▸ **Description of the task**: Below are the entries. Transcribe exactly the lines from the one with "ring dip: (621, 734)" through the one with "middle dip: (1158, 906)", ends included, and leave out all others.

[[ Dataset extract, beginning ]]

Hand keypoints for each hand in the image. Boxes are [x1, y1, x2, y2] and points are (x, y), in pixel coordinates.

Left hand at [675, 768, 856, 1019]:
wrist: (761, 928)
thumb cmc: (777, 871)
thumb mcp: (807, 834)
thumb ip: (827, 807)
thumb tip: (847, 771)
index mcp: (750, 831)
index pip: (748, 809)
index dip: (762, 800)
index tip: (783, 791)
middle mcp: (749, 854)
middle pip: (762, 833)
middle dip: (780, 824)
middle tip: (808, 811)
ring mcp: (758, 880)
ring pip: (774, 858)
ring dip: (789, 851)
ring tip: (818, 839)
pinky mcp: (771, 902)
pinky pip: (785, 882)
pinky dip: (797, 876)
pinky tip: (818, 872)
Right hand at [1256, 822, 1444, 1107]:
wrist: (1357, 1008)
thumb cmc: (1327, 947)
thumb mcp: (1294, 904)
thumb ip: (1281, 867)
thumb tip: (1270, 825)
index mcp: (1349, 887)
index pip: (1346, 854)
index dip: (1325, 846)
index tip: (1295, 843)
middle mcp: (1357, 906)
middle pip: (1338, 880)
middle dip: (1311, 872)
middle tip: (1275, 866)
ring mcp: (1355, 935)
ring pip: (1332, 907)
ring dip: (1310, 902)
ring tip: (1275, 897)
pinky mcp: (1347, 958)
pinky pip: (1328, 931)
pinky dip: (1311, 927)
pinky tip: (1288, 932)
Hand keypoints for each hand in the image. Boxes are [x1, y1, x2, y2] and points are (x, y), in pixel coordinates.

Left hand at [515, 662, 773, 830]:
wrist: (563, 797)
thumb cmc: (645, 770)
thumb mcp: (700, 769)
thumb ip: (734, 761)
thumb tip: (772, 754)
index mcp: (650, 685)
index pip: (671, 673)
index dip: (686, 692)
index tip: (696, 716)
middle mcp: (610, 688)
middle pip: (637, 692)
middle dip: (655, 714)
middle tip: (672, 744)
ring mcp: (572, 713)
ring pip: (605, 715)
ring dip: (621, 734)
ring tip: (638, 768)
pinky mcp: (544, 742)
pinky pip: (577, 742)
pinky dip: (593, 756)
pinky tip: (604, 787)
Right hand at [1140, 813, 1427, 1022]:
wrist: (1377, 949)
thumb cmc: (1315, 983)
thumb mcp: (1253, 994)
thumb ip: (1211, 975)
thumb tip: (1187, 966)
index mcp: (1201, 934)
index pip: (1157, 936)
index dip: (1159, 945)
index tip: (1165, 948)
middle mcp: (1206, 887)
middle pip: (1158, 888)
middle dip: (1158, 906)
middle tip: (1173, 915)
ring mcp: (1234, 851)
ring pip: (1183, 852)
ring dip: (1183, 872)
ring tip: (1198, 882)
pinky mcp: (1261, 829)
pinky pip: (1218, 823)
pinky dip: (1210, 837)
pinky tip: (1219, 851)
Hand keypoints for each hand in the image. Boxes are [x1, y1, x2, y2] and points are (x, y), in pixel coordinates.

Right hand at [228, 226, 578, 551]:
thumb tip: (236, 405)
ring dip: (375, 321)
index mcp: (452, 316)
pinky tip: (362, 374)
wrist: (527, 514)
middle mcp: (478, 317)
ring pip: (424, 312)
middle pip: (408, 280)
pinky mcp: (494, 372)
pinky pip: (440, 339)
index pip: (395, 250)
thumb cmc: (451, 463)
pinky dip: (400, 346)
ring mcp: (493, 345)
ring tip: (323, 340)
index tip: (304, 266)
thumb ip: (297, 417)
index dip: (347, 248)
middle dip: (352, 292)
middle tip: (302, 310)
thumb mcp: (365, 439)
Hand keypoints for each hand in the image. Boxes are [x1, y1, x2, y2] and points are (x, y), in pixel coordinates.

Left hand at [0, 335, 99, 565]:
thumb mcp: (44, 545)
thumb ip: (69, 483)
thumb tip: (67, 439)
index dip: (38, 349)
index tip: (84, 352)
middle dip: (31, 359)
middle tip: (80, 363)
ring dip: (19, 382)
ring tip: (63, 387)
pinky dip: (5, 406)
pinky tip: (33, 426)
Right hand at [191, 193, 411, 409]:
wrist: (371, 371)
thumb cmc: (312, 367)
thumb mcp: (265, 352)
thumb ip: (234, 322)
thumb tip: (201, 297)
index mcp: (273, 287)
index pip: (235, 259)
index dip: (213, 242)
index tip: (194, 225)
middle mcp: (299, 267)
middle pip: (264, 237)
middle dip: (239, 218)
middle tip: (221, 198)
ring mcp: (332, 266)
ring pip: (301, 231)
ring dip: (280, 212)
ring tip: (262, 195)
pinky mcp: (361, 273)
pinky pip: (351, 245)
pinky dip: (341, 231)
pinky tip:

[[ Dataset extract, end ]]

▸ **Solution**:
ring dip: (621, 734)
ring tip: (638, 768)
pinky mcp: (544, 742)
pinky pip: (577, 742)
pinky dip: (593, 756)
pinky tip: (604, 787)
Right hand at [1140, 813, 1427, 1022]:
wrist: (1377, 949)
thumb cmc: (1315, 983)
thumb mcp: (1253, 994)
thumb ip: (1211, 975)
thumb tip: (1187, 966)
index mcp: (1201, 934)
index pip: (1157, 936)
index dip: (1159, 945)
index tip: (1165, 948)
middle mcp: (1206, 887)
middle pip: (1158, 888)
middle dip: (1158, 906)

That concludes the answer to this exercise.